Hubiese sido mejor no haberte conocido… Porque no sería el hombre que ahora soy. Un hombre perdido que vaga sin ímpetus ni necesidades, o con las necesidades justas. De las que tú, su esencia y su nadir, se ha extraviado para nunca más volver a brillar, para nunca más volver a latir.

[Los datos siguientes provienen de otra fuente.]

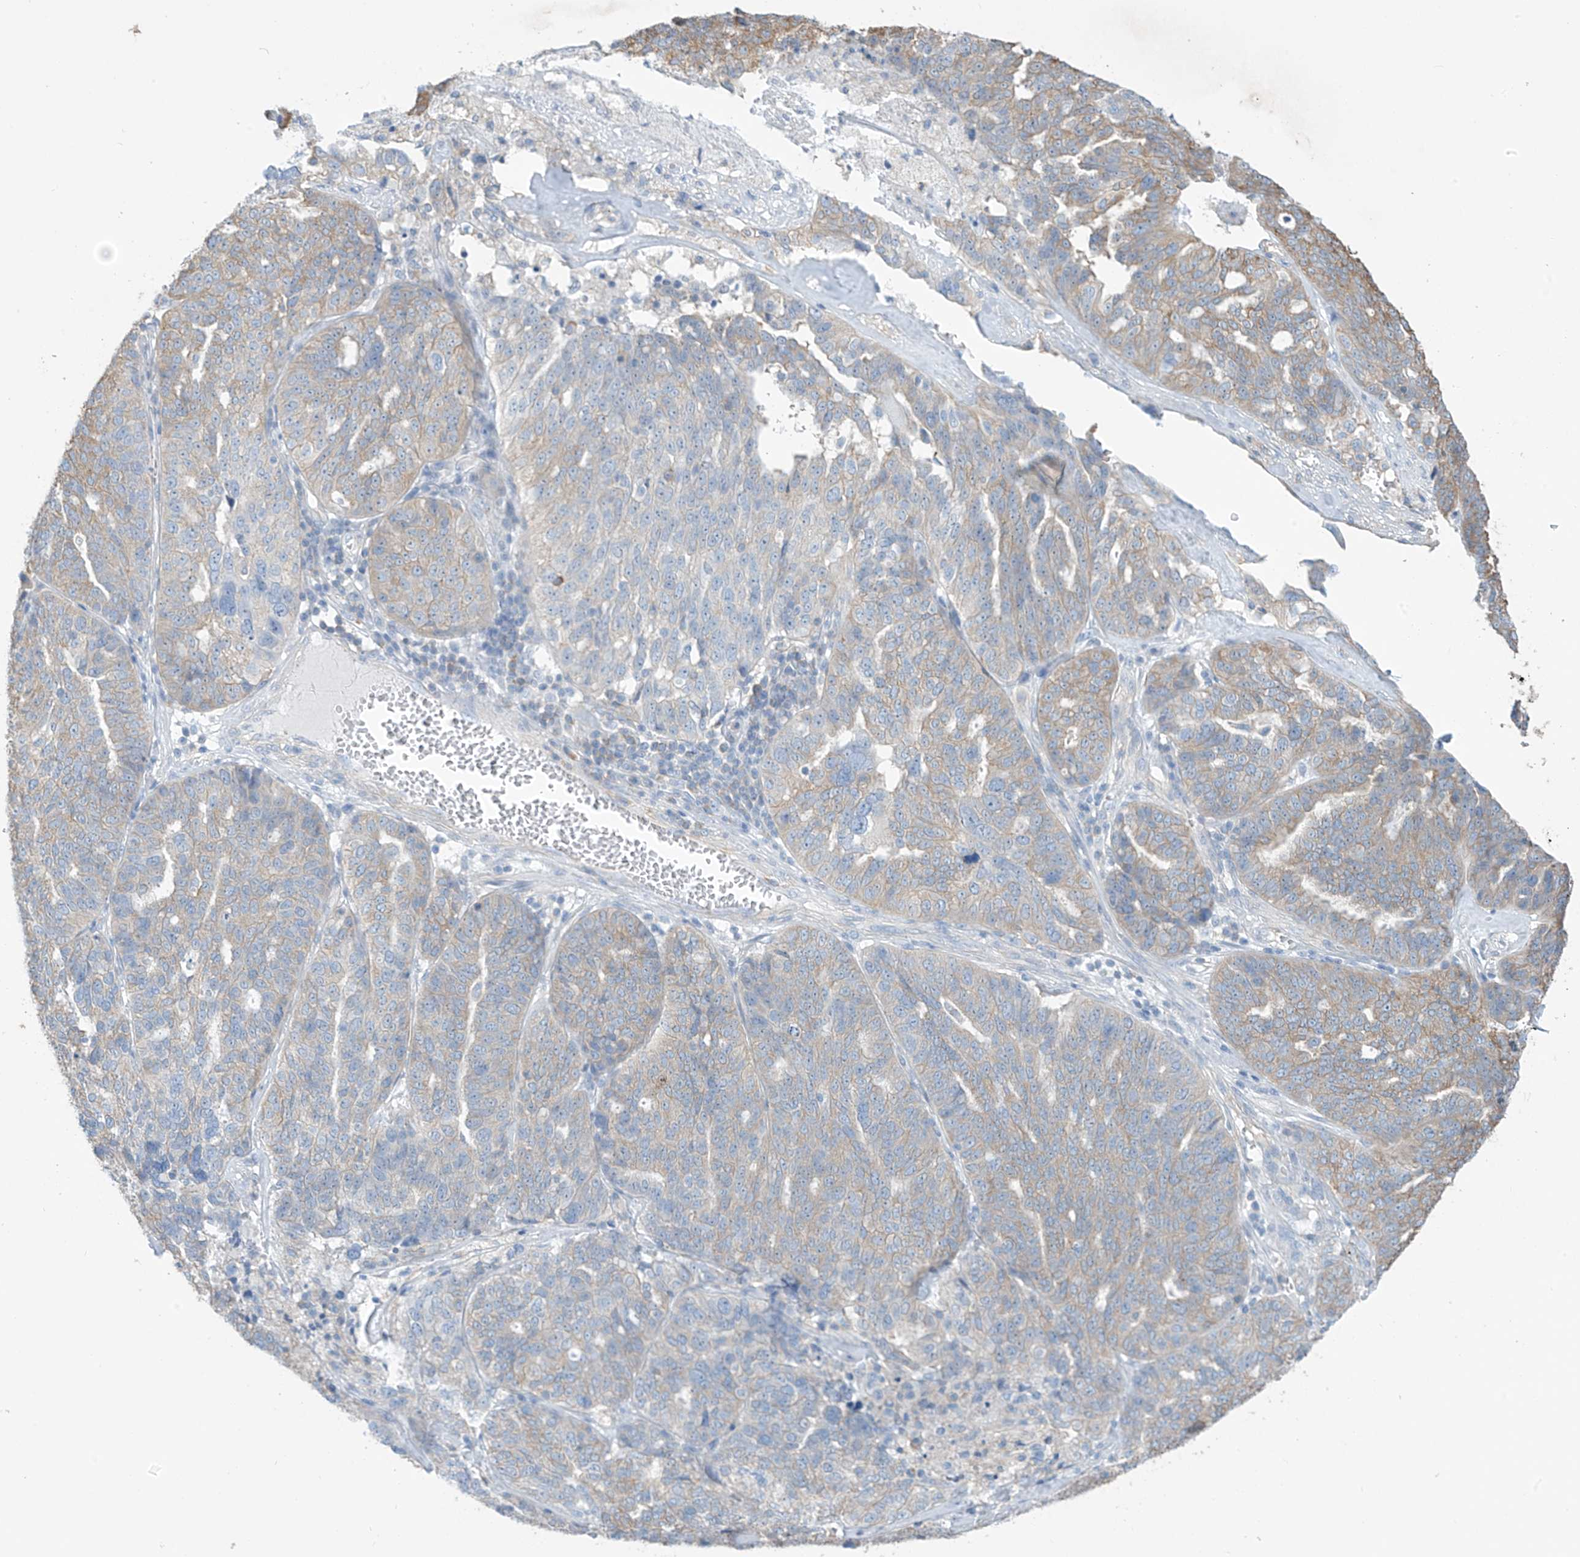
{"staining": {"intensity": "weak", "quantity": "<25%", "location": "cytoplasmic/membranous"}, "tissue": "ovarian cancer", "cell_type": "Tumor cells", "image_type": "cancer", "snomed": [{"axis": "morphology", "description": "Cystadenocarcinoma, serous, NOS"}, {"axis": "topography", "description": "Ovary"}], "caption": "A histopathology image of ovarian cancer (serous cystadenocarcinoma) stained for a protein displays no brown staining in tumor cells. Nuclei are stained in blue.", "gene": "ZNF846", "patient": {"sex": "female", "age": 59}}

Y, ahora que lo pienso, hubiese sido mejor seguir caminando con el corazón apagado, lleno de las nieblas espesas que emborronan las vidas ajenas; hubiese sido mejor que mi miopía siguiese limitando el mundo, mi mundo desconocido del amor, de la esperanza, de la ilusión, en vez de hacerlo vagar por éste de la desilusión, del abandono y del desamor. No sé si valías el precio que he pagado por ti, ya que ha sido mi propia vida… Antes no me hubiese planteado si quiera esa posibilidad, pero hoy…, ya ves, no soy el mismo. No lo soy desde que te fuiste sin avisar, desde que me dejaste tirado en el arcén de los sentimientos perdidos y que me han llevado a ser lo que ahora soy: una pálida sombra de lo que fui.